::: Source records
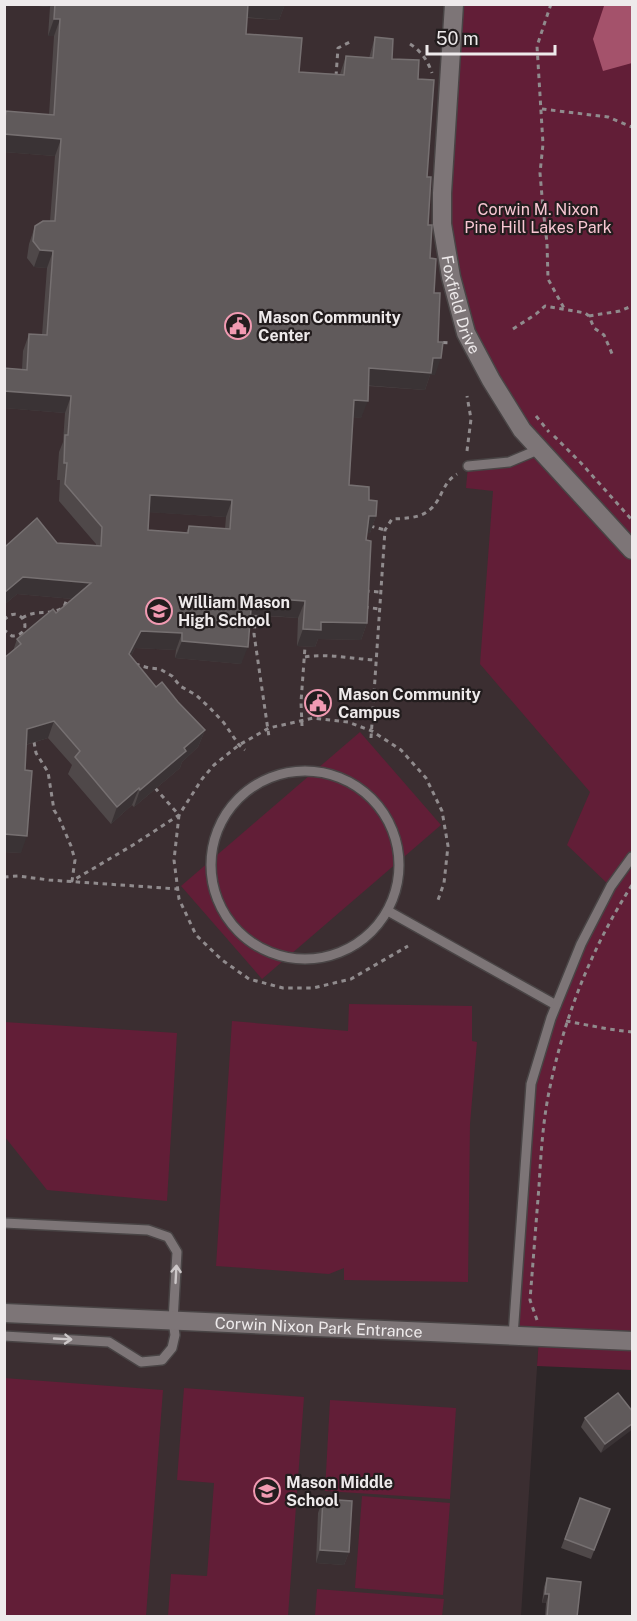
<svg xmlns="http://www.w3.org/2000/svg" width="637" height="1621" font-family="'Public Sans',sans-serif">
<style>
.built{fill:#3b2e31}
.green{fill:#621e37}
.water{fill:#a4526b}
.lines{fill:none;stroke-linecap:round;stroke-linejoin:round}
.lane-casing{stroke:#494445;stroke-width:12}
.street-casing{stroke:#494445;stroke-width:21}
.path{stroke:#908b8d;stroke-width:3;stroke-dasharray:4.5 4.5;stroke-linecap:butt}
.lane{stroke:#7d7577;stroke-width:9}
.street{stroke:#7d7577;stroke-width:18}
.wall{fill:#4f4849;fill-rule:evenodd}
.shaded-wall{fill:#3a3335}
.building{fill:#605a5b;stroke:#767071;stroke-width:1.5;fill-rule:evenodd}
.oneway{stroke:#ccc7c8}
.labels{text-anchor:middle;stroke-width:4.5;stroke-linejoin:round;paint-order:stroke}
.park-label{font-size:16px;fill:#f8c7d3;stroke:#231d1e}
.street-label{font-size:16px;fill:#eeeaeb;stroke:#231d1e}
.poi-label{font-size:16px;font-weight:bold;fill:#eeeaeb;stroke:#231d1e;text-anchor:start}
</style>
<rect width="100%" height="100%" fill="#2d2628"/>
<path class="built" d="M5 5H454L632 550V857L539 1337 521 1616H5Z"/>
<g class="green">
<path d="M454 5H632V1370L537 1366 539 1337 513 1336 531 1084 551 1018 610 886 567 845 590 792 480 664 493 491 466 488 468 466 509 462 540 450 466 333 442 224Z"/>
<path d="M360 732 441 825 262 979 181 886Z"/>
<path d="M349 1004 472 1006V1041L477 1042 470 1124 468 1282 344 1280V1268L329 1274 216 1266 232 1021 348 1031Z"/>
<path d="M4 1022 177 1033 167 1201 47 1190 5 1137Z"/>
<path d="M4 1378 163 1390 146 1616H5Z"/>
<path d="M184 1388 304 1397 288 1616H168L171 1574 207 1576 214 1483 177 1480Z"/>
<path d="M330 1400 456 1408 450 1499 325 1491Z"/>
<path d="M362 1496 450 1503 443 1595 355 1588Z"/>
<path d="M317 1589 444 1599 442 1616H315Z"/>
</g>
<path class="water" d="M606 4 632 5V63L603 71 593 39 604 6Z"/>
<g class="lines">
<defs>
<g id="lane">
<path d="M468 466 509 462 540 449"/>
<circle cx="305" cy="865" r="94"/>
<path d="M388 911 556 1005"/>
<path d="M4 1223 148 1230 168 1237 177 1252 173 1321 175 1335 172 1348 162 1360 141 1362 109 1342 4 1336"/>
<path d="M513 1336 531 1084 551 1018 581 944 611 886 632 857"/>
</g>
<g id="street">
<path id="s1" d="M454 4 442 193V224L451 277 466 333 491 380 522 430 632 550"/>
<path id="s2" d="M4 1313 632 1341"/>
</g>
</defs>
<use href="#lane" class="lane-casing"/>
<use href="#street" class="street-casing"/>
<g class="path">
<path d="M551 4 537 46 543 144 540 173 543 208 547 243 548 279 565 310"/>
<path d="M410 44C421 51 428 61 432 73"/>
<path d="M336 76 338 48 352 41"/>
<path d="M542 109 608 117 632 127"/>
<path d="M589 316 620 311 632 306"/>
<path d="M513 329 536 314 545 306 585 313 589 316 594 328 604 335 613 356"/>
<path d="M434 342 451 343"/>
<path d="M536 416 549 432"/>
<path d="M554 436 581 463 632 520"/>
<path d="M467 451 471 419 467 396"/>
<path d="M370 526 385 530"/>
<path d="M365 591 380 592"/>
<path d="M364 607 380 609"/>
<path d="M256 615 254 634 269 737"/>
<path d="M22 618C38 608 48 617 64 607L67 599"/>
<path d="M4 620C21 601 37 635 12 636L4 630"/>
<path d="M305 657C328 653 352 659 376 660"/>
<path d="M135 664 149 668 160 669 172 676 180 686 196 695 210 708 224 723 239 745 245 750"/>
<path d="M302 726 301 702 305 647"/>
<path d="M371 738 385 530 392 519C417 518 431 517 442 492 447 483 448 480 457 474"/>
<path d="M34 742 36 753 48 772 54 810 59 818 71 846 75 860 72 881 133 845 179 815 202 779 214 765 239 745 269 728 313 718 348 722 372 731 401 750 426 778 442 811 448 846 444 883 438 900"/>
<path d="M155 788 179 815 174 860 179 899 196 935 222 960 249 979 283 988H313L351 979 408 946"/>
<path d="M4 877 18 876 49 880 178 889"/>
<path d="M566 1021 608 1029 632 1032"/>
<path d="M537 1320 530 1300C533 1262 536 1224 539 1186 541 1153 543 1119 550 1087 565 1015 592 947 632 885"/>
</g>
<use href="#lane" class="lane"/>
<use href="#street" class="street"/>
</g>
<g class="wall">
<path d="M13 4H285L279 20 247 18 246 34 299 72 340 74 346 56 369 58 375 37 392 59 418 79 427 177 428 225 430 258 434 293 435 375H430L425 390 368 386 361 418 353 417 349 485 369 500 376 516 370 533H367V623L361 640 318 639 315 647 297 646 298 618 250 615 241 664 175 658 176 650 135 648 131 656 156 687 178 702 205 730 198 747 182 762 180 768 134 807 132 805 111 824 68 774 72 765 48 738 26 745 21 853 4 852V658L13 651 17 639 56 613 73 599 17 594 4 605V544L6 546 57 543 96 545V544L59 501 60 480H57L59 452 63 442 65 413 4 408V368L22 369 23 351 29 334 42 335 47 268 34 267 27 258 29 244 35 226 50 221 55 156 4 152V115L6 111 49 115 54 36H48L50 7ZM149 512 226 517 225 529 189 526 186 533 148 530Z"/>
<path d="M633 1412 601 1453 581 1427 585 1418Z"/>
<path d="M580 1498 610 1509 591 1559 561 1548Z"/>
<path d="M323 1499 349 1552 344 1565 316 1563 318 1513Z"/>
<path d="M547 1578 577 1617H545L546 1603H542L544 1587Z"/>
</g>
<g class="shaded-wall">
<path d="M13 4H51L50 7Z"/>
<path d="M247 4H285L279 20 243 17Z"/>
<path d="M54 19H60L54 36H48Z"/>
<path d="M4 134 61 139 55 156 4 152Z"/>
<path d="M40 250 53 251 47 268 34 267Z"/>
<path d="M433 358H441L435 375H430L425 390 363 385 369 368Z"/>
<path d="M4 391 71 396 65 413 4 408Z"/>
<path d="M354 400 368 401 361 418 348 417Z"/>
<path d="M150 495 232 500 226 517 144 512Z"/>
<path d="M369 516H376L370 533H363Z"/>
<path d="M23 577 91 583 85 600 17 594 4 605V593Z"/>
<path d="M252 597 305 601 298 618 246 614Z"/>
<path d="M321 622 367 623 361 640 318 639 315 647 297 646 303 629Z"/>
<path d="M141 631 182 633 176 650 135 648 123 671 129 654Z"/>
<path d="M182 641 248 647 241 664 175 658Z"/>
<path d="M54 721 48 738 21 746 27 729Z"/>
<path d="M205 730 198 747 182 762 180 768 134 807 140 790Z"/>
<path d="M139 788 132 805 111 824 117 807Z"/>
<path d="M4 834 27 836 21 853 4 852Z"/>
<path d="M633 1423V1429L601 1453 605 1444Z"/>
<path d="M320 1550 349 1552 344 1565 316 1563Z"/>
<path d="M545 1594H549L546 1603H542Z"/>
</g>
<g class="building">
<path d="M55 4H248L246 34 302 38 299 72 344 75 346 56 373 58 375 37 393 39 392 59 419 60 418 79 434 80 427 177H431L428 225H432L430 258 436 259 434 293H440L438 342H443L441 358H433L431 373 369 368 368 401 354 400 349 485 369 487V500L377 501 376 516H369L366 540 371 541 367 623 321 622V630L303 629 305 601 252 597 248 647 182 641V633L141 631 129 654 156 687 162 682 178 702 205 730 184 748 186 751 140 790 139 788 117 807 75 757 80 751 54 721 27 729 25 770 32 771 27 836 4 834V658L21 644 17 639 53 609 56 613 91 583 23 577 4 593V544L6 546 37 518 57 543 101 546 102 527 65 484 67 463H64L65 435H68L71 396 4 391V368L27 370 29 334 47 335 53 251 40 250 33 241 35 226 43 221H55L61 139 4 134V125L6 111 54 115 60 19H54ZM150 495 232 500 230 529 189 526 188 533 148 530Z"/>
<path d="M618 1393 633 1412V1423L605 1444 585 1418Z"/>
<path d="M580 1498 610 1509 594 1550 565 1539Z"/>
<path d="M323 1499 352 1501 349 1552 320 1550Z"/>
<path d="M547 1578 581 1582 577 1617H547L549 1594H545Z"/>
</g>
<defs><path id="oneway-shaft" d="M-6 0H5M1.5-3L5.5 0L1.5 3" fill="none" stroke-width="1.6" stroke-linecap="round" stroke-linejoin="round" transform="scale(1.5)"/></defs>
<g class="oneway">
<use href="#oneway-shaft" transform="translate(176 1274) rotate(-87)"/>
<use href="#oneway-shaft" transform="translate(63 1339) rotate(3)"/>
</g>
<defs>
<symbol id="civic-ring" viewBox="-11 -11 22 22"><circle r="9.5" fill="#231d1e" stroke="#f19ab2" stroke-width="1.5"/><path d="M-.6-6.5H3V-4.5H.6V-3L4-1V1h2V6H-6V1h2V-1L-.6-3ZM-1.2 2.5V6h2.4V2.5Z" fill="#f19ab2"/></symbol>
<symbol id="school-ring" viewBox="-11 -11 22 22"><circle r="9.5" fill="#231d1e" stroke="#f19ab2" stroke-width="1.5"/><path d="M0-5L7-2L0 1L-7-2ZM-4 1L0 2.5L4 1V4Q0 6-4 4Z" fill="#f19ab2"/></symbol>
</defs>
<g fill-rule="evenodd">
<use href="#civic-ring" x="223" y="311" width="30" height="30"/>
<use href="#school-ring" x="144" y="596" width="30" height="30"/>
<use href="#civic-ring" x="303" y="688" width="30" height="30"/>
<use href="#school-ring" x="252" y="1476" width="30" height="30"/>
</g>
<g class="labels">
<g class="park-label">
<text x="538" y="215">Corwin M. Nixon<tspan x="538" dy="18">Pine Hill Lakes Park</tspan></text>
</g>
<g class="street-label">
<text dy="6" stroke="none"><textPath href="#s1" startOffset="303">Foxfield Drive</textPath></text>
<text dy="6" stroke="none"><textPath href="#s2" startOffset="315">Corwin Nixon Park Entrance</textPath></text>
</g>
<g class="poi-label">
<text x="258" y="323">Mason Community<tspan x="258" dy="18">Center</tspan></text>
<text x="178" y="608">William Mason<tspan x="178" dy="18">High School</tspan></text>
<text x="338" y="700">Mason Community<tspan x="338" dy="18">Campus</tspan></text>
<text x="286" y="1488">Mason Middle<tspan x="286" dy="18">School</tspan></text>
</g>
</g>
<rect width="637" height="1621" fill="none" stroke="#eeeaeb" stroke-width="12"/>
<path d="M427 45v9h128v-9" fill="none" stroke="#eeeaeb" stroke-width="3"/>
<text x="436" y="45" font-size="18" fill="#eeeaeb" stroke="#231d1e" stroke-width="4.5" paint-order="stroke">50 m</text>
</svg>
::::::
## To do
Which lines of the records contain the word "translate"? Copy each of them.

## Task output
<use href="#oneway-shaft" transform="translate(176 1274) rotate(-87)"/>
<use href="#oneway-shaft" transform="translate(63 1339) rotate(3)"/>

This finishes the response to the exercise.